Not a word about the fate of the mutineers. At The Hague stiff-necked Premier Ruys de Beerenbrouck faced and overawed protests in the Lower House against his Government's method of recovering the De Zeven Provincien. Voted down 51 to 38 on a measure having to do with judicial & penal economies, the Premier tartly stated that he refused to recognize this setback as a vote of "no confidence." He would, he promised, inform Queen Wilhelmina by telegraph of what the Lower House had done. Abashed, the Lower House hastily adjourned over the week end.
Perturbed by her Premier's wire, Queen Wilhelmina Helena Pauline Maria stopped sleighriding in Switzerland and hurried back to the problems of state at The Hague. Thousands of her pink-cheeked, well-scrubbed subjects swarmed to the railway station to greet her. Refusing to let the royal automobile whisk her away until they had demonstrated their loyalty, the throng sang patriotic songs, roared time & again the old, old Dutch cheer, not "Long live the Queen!" but "Hold the Sea! Hold the Sea! Hold the Sea!"
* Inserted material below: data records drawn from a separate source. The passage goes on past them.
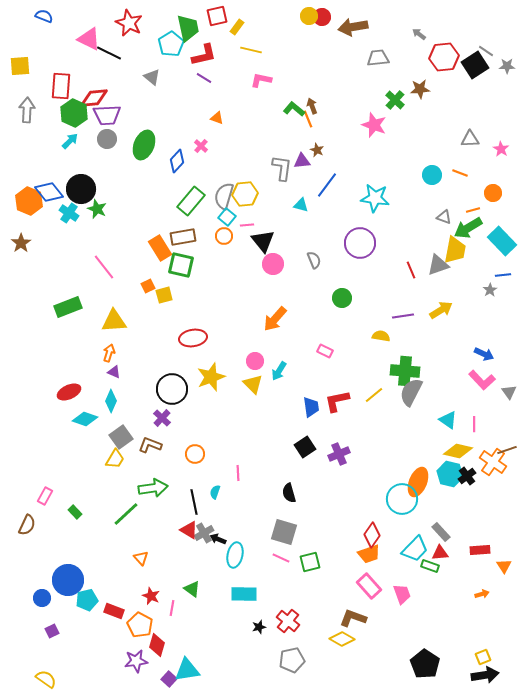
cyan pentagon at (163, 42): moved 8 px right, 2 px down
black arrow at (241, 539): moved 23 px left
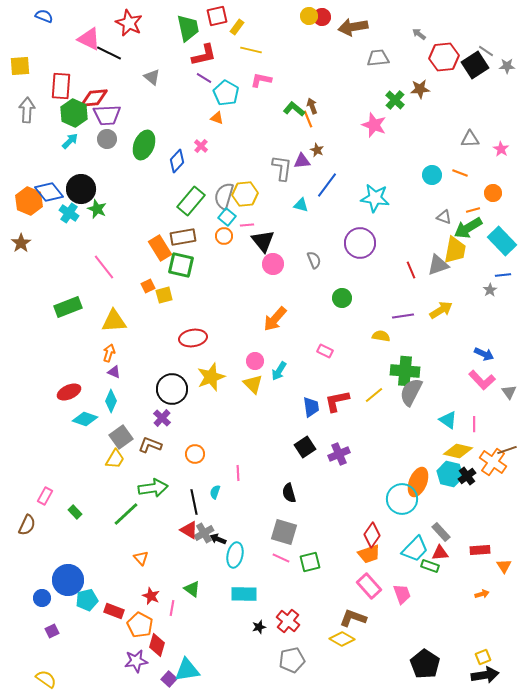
cyan pentagon at (171, 44): moved 55 px right, 49 px down; rotated 10 degrees counterclockwise
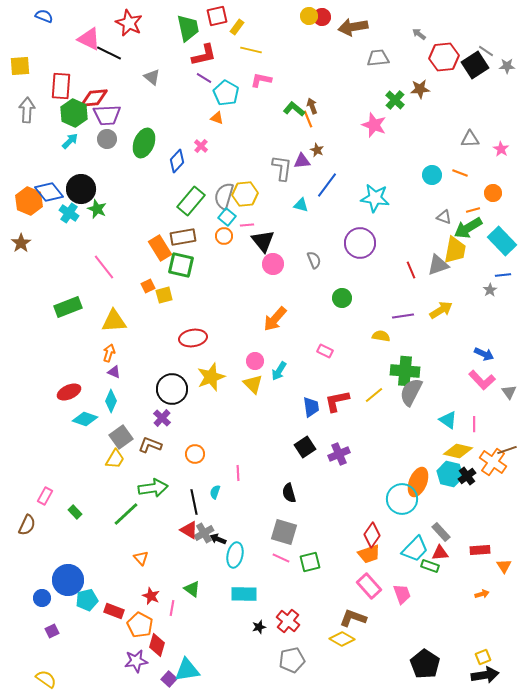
green ellipse at (144, 145): moved 2 px up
As the De Zeven Provincien approached Batavia, Java, it became impossible to keep secret that the bomb had killed 22 of Her Majesty's subjects, including three Dutch seamen, wounded 25, ripped a great hole in the ship's deck armour, wrecked her signal station, blown her funnels to bits and mortally wounded the chief mutineer, one Bosschart, who died in agony two hours later.
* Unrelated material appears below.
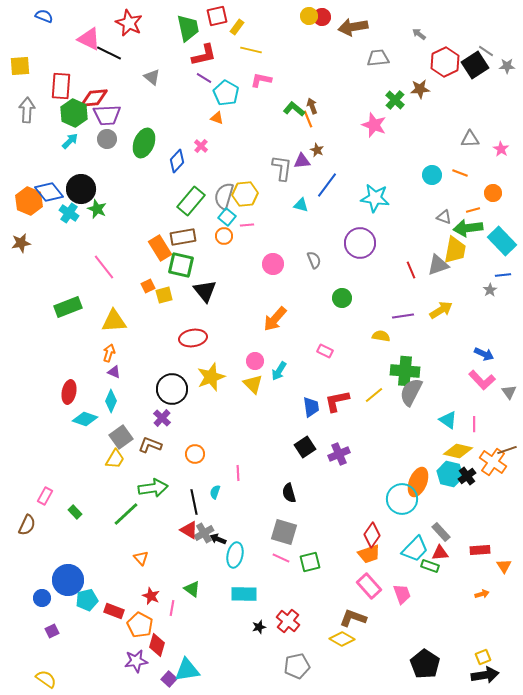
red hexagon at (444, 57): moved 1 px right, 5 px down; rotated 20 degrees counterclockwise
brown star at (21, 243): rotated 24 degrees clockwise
Slightly wounded was Baron de Vos Van Steenwijk, one of the officers aboard the De Zeven Provincien when she was seized. For Hearstpapers the Baron described his adventure, which turned out to have been fairly cozy: "While I and some other officers and non-commissioned officers were in our quarters aboard the De Zeven Provincien, we suddenly became aware the engines had started and the ship was leaving Oleleh Harbor. We were informed by telephone in our quarters that mutineers had taken over the ship. . . . On Sunday, life was normal aboard ship, except that we officers were prisoners and the De Zeven Provincien was directed by her native crew. . . .
"Just as the bomb hit, four Dutch sailors jumped overboard. They were rescued by tugs. . . . The cries of the wounded were horrible. ... All the dead will be buried on the Island of Onrust."